> _Exercises_:
[a] In the forum thread on sheaf theory and UMAP, what is SheafSystem described as?
[b] Extend the forum thread on sheaf theory and UMAP, picking up right after its final sentence.

> _Text section_:
There's a recent high-level overview by Linas Vepstas you can find on the
ArXiv somewhere. There's a project called SheafSystem also, which is a sheaf-
based database for scientific computing (I've never used it). I have some
ideas I'm working on in this area also (not affiliated with these parties in
any way, and the ideas are not ready to share yet, unfortunately.

What's your background, out of curiosity?

------
notthingnill
Five minutes reading
[https://johnhw.github.io/umap_primes/index.md.html](https://johnhw.github.io/umap_primes/index.md.html)

Without using any category, topology of sheaf theory, this is what I believe
is in this paper:

(1) the prior hypothesis is that data points in R^n are a sample from a
uniform distribution in a Riemann space.

(2) Try to define a Riemann metric such that the number of sample points in
any ball B is propotional to the volume of B.

(3) Since (2) doesn't define a global Riemann metric, they define a fuzzy
membership relation. I suppose the role of the fuzzy tool is that local
distance information is weighted according to the variance of the local
distance estimations.

> _Extracted entries_:
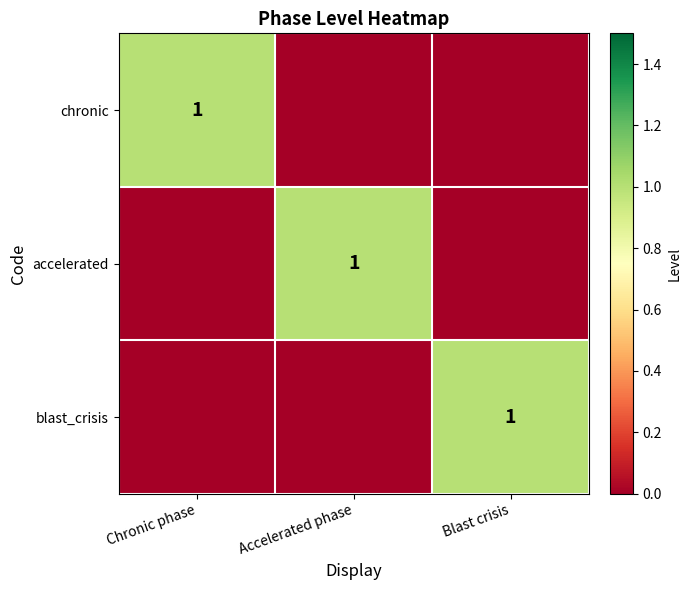

True or false: accelerated has a value of 1 at Accelerated phase.

True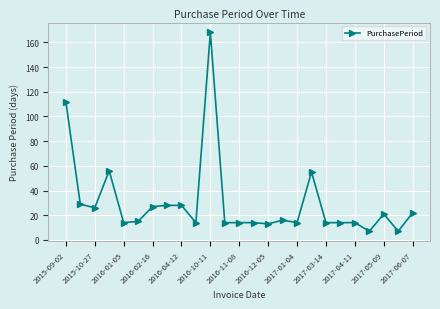

What is the sum of all values?

756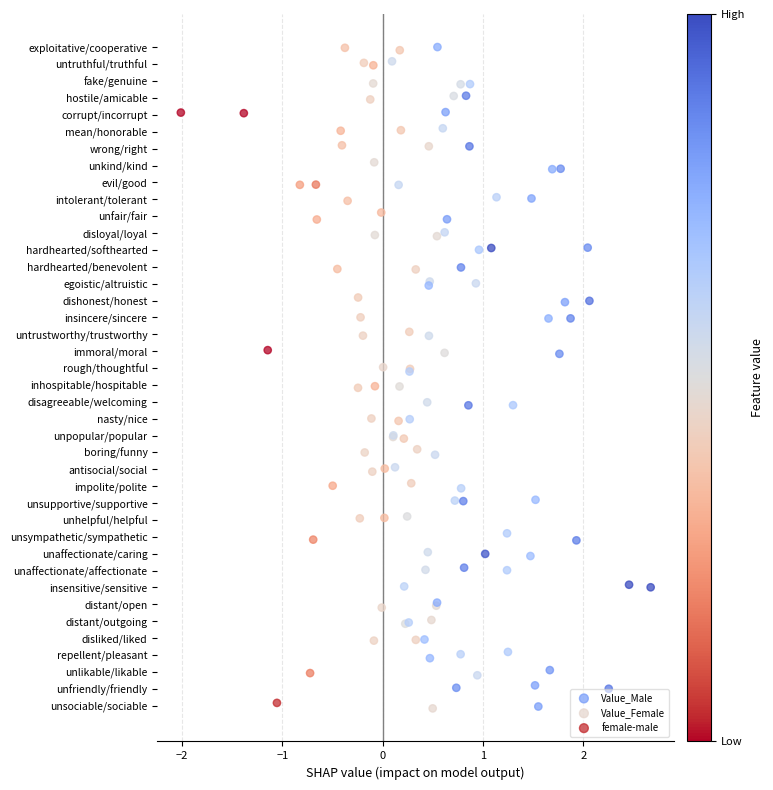

Which series has the largest Y range (max minus min)?

Value_Male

> _Exercise answers_:
[a] A sheaf-based database for scientific computing.

[b]
Disclaimer, I could be completely wrong.

------
starchild_3001
I do a lot of clustering professionally, yet TDA feels very academic. Does
finding locally connected components have practical value with "noisy" data
sets'? If what you're after is locally connected components, why can't you use
density clustering? Also my general feeling: If you have such weird shapes in
R^n, maybe you should try to develop a better distance metric (vs finding
connected components)? Just saying.

------
mikhailfranco
Great introductory talk. I have a physics and 3D graphics background, with
just enough topology and sketchy CT to understand all the words, so now I have
some idea about TDA. Thanks.